--- Dataset entries ---
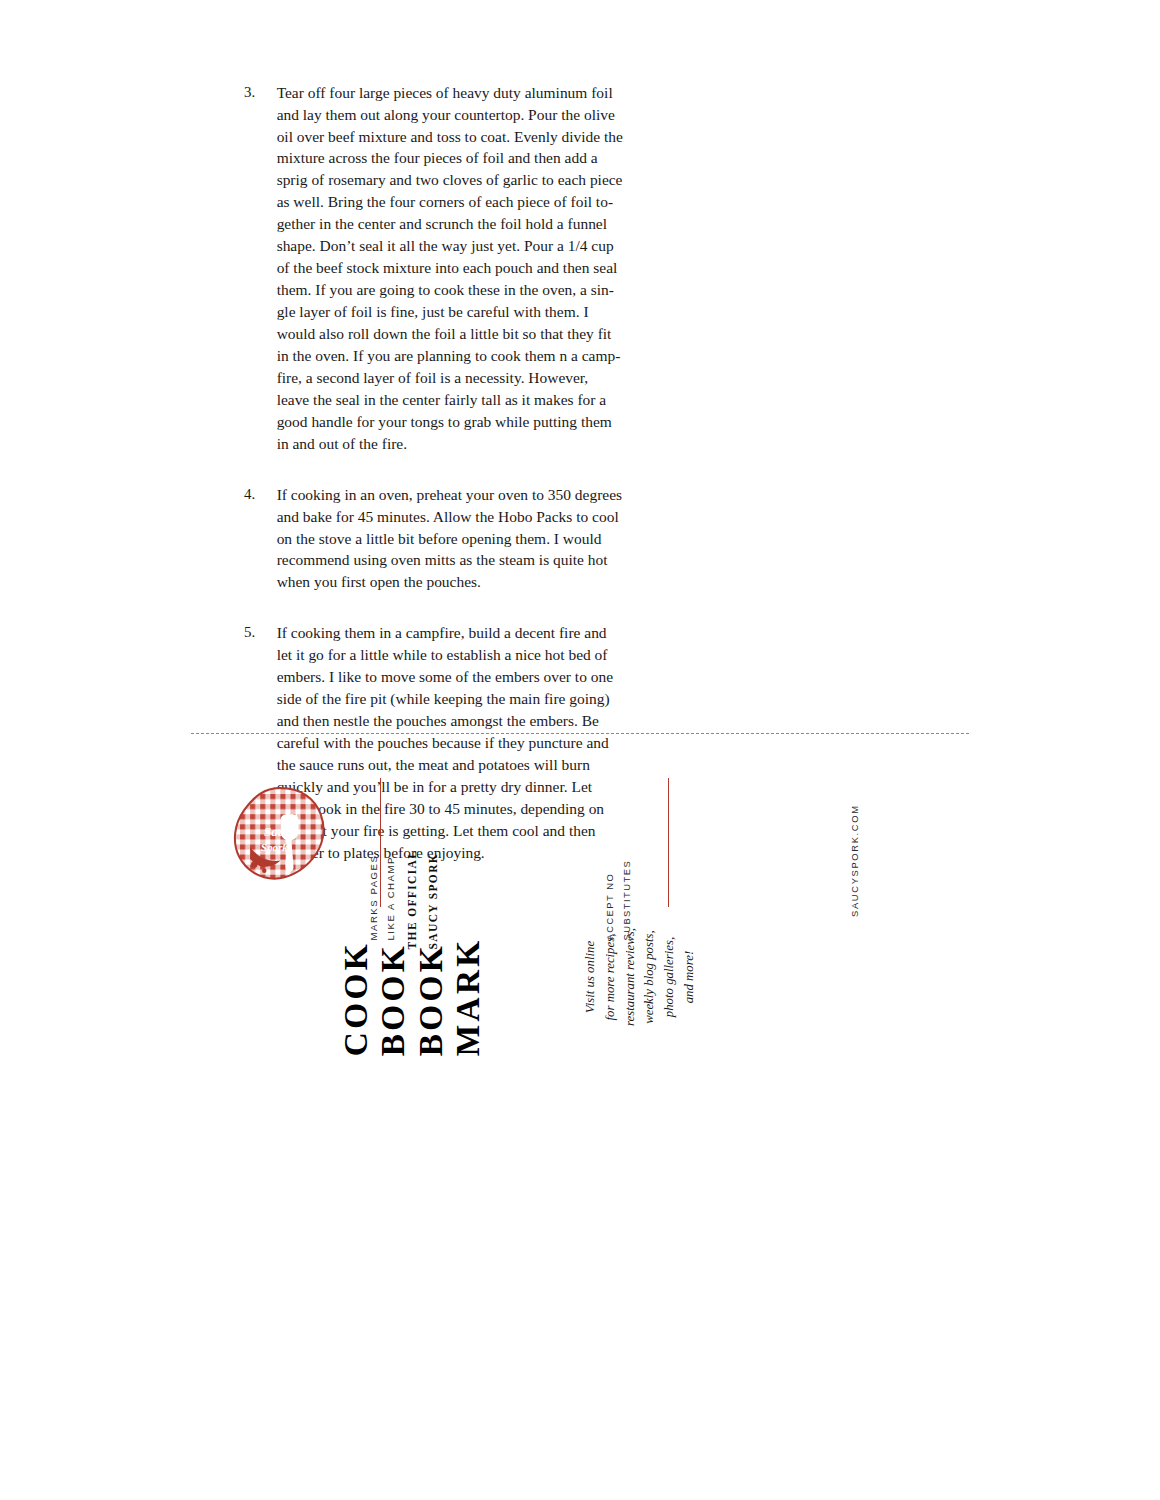Tear off four large pieces of heavy duty aluminum foil and lay them out along your countertop. Pour the olive oil over beef mixture and toss to coat. Evenly divide the mixture across the four pieces of foil and then add a sprig of rosemary and two cloves of garlic to each piece as well. Bring the four corners of each piece of foil together in the center and scrunch the foil hold a funnel shape. Don’t seal it all the way just yet. Pour a 1/4 cup of the beef stock mixture into each pouch and then seal them. If you are going to cook these in the oven, a single layer of foil is fine, just be careful with them. I would also roll down the foil a little bit so that they fit in the oven. If you are planning to cook them n a campfire, a second layer of foil is a necessity. However, leave the seal in the center fairly tall as it makes for a good handle for your tongs to grab while putting them in and out of the fire.
If cooking in an oven, preheat your oven to 350 degrees and bake for 45 minutes. Allow the Hobo Packs to cool on the stove a little bit before opening them. I would recommend using oven mitts as the steam is quite hot when you first open the pouches.
If cooking them in a campfire, build a decent fire and let it go for a little while to establish a nice hot bed of embers. I like to move some of the embers over to one side of the fire pit (while keeping the main fire going) and then nestle the pouches amongst the embers. Be careful with the pouches because if they puncture and the sauce runs out, the meat and potatoes will burn quickly and you’ll be in for a pretty dry dinner. Let them cook in the fire 30 to 45 minutes, depending on how hot your fire is getting. Let them cool and then transfer to plates before enjoying.
Saucy Spork
MARKS PAGES
LIKE A CHAMP
THE OFFICIAL
SAUCY SPORK
Cook Book Book Mark
ACCEPT NO
SUBSTITUTES
Visit us online for more recipes, restaurant reviews, weekly blog posts, photo galleries, and more!
SAUCYSPORK.COM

--- The task ---
A faithful copy of the data above is wanted, with every image left out.

--- Task response ---
Tear off four large pieces of heavy duty aluminum foil and lay them out along your countertop. Pour the olive oil over beef mixture and toss to coat. Evenly divide the mixture across the four pieces of foil and then add a sprig of rosemary and two cloves of garlic to each piece as well. Bring the four corners of each piece of foil together in the center and scrunch the foil hold a funnel shape. Don’t seal it all the way just yet. Pour a 1/4 cup of the beef stock mixture into each pouch and then seal them. If you are going to cook these in the oven, a single layer of foil is fine, just be careful with them. I would also roll down the foil a little bit so that they fit in the oven. If you are planning to cook them n a campfire, a second layer of foil is a necessity. However, leave the seal in the center fairly tall as it makes for a good handle for your tongs to grab while putting them in and out of the fire.
If cooking in an oven, preheat your oven to 350 degrees and bake for 45 minutes. Allow the Hobo Packs to cool on the stove a little bit before opening them. I would recommend using oven mitts as the steam is quite hot when you first open the pouches.
If cooking them in a campfire, build a decent fire and let it go for a little while to establish a nice hot bed of embers. I like to move some of the embers over to one side of the fire pit (while keeping the main fire going) and then nestle the pouches amongst the embers. Be careful with the pouches because if they puncture and the sauce runs out, the meat and potatoes will burn quickly and you’ll be in for a pretty dry dinner. Let them cook in the fire 30 to 45 minutes, depending on how hot your fire is getting. Let them cool and then transfer to plates before enjoying.
Saucy Spork
MARKS PAGES
LIKE A CHAMP
THE OFFICIAL
SAUCY SPORK
Cook Book Book Mark
ACCEPT NO
SUBSTITUTES
Visit us online for more recipes, restaurant reviews, weekly blog posts, photo galleries, and more!
SAUCYSPORK.COM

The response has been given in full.